## Dataset
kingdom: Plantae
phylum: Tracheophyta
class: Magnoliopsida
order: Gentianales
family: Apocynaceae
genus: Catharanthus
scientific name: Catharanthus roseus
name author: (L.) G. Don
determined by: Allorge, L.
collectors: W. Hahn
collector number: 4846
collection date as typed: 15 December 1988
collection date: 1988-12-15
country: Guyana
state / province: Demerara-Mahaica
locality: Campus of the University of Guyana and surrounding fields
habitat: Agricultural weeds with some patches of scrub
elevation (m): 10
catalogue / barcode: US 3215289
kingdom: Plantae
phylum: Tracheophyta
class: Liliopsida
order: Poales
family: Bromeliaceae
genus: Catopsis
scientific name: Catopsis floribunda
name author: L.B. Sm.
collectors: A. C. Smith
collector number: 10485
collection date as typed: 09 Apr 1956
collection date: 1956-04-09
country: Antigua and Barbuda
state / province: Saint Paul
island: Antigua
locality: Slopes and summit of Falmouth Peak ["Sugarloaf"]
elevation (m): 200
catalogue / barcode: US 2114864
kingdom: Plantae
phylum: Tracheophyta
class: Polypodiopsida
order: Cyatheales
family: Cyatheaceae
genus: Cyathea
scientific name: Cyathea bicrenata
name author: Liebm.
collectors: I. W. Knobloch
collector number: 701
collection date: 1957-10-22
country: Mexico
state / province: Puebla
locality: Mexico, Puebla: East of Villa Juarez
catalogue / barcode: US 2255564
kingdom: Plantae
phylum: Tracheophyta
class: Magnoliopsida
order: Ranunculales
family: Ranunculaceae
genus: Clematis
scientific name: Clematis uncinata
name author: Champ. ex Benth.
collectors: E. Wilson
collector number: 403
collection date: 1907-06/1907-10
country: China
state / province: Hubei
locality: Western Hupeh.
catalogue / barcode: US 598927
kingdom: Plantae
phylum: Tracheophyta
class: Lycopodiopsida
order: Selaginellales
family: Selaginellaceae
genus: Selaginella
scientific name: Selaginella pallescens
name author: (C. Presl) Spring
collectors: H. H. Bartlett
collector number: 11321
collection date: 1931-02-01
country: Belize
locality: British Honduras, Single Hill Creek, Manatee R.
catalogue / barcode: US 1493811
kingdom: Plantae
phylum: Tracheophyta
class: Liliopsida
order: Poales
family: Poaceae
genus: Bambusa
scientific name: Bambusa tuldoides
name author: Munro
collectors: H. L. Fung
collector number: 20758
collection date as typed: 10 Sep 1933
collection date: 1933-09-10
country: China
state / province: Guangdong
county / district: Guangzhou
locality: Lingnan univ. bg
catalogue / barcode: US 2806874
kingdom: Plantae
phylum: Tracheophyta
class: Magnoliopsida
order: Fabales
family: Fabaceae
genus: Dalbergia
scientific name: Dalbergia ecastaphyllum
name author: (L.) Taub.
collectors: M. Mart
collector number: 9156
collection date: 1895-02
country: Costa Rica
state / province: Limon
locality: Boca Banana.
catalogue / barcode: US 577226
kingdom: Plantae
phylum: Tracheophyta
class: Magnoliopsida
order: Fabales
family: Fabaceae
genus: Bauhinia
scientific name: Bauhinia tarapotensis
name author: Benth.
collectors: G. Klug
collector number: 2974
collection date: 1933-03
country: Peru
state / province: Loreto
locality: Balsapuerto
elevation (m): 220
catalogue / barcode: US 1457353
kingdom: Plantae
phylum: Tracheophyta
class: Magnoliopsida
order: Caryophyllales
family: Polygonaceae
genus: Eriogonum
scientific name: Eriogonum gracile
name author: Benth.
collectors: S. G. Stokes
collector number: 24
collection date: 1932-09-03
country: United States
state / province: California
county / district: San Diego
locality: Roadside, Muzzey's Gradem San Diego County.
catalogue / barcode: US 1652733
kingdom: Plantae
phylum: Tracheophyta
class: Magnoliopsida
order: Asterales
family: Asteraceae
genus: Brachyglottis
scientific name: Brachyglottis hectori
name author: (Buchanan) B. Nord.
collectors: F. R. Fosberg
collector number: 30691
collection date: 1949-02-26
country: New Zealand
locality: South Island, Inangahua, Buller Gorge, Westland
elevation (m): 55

## Given exercise
Retype the stretch from the line containing "scientific name: Brachyglottis hectori" through the last of the rows above, exactly as it stands.

## Task output
scientific name: Brachyglottis hectori
name author: (Buchanan) B. Nord.
collectors: F. R. Fosberg
collector number: 30691
collection date: 1949-02-26
country: New Zealand
locality: South Island, Inangahua, Buller Gorge, Westland
elevation (m): 55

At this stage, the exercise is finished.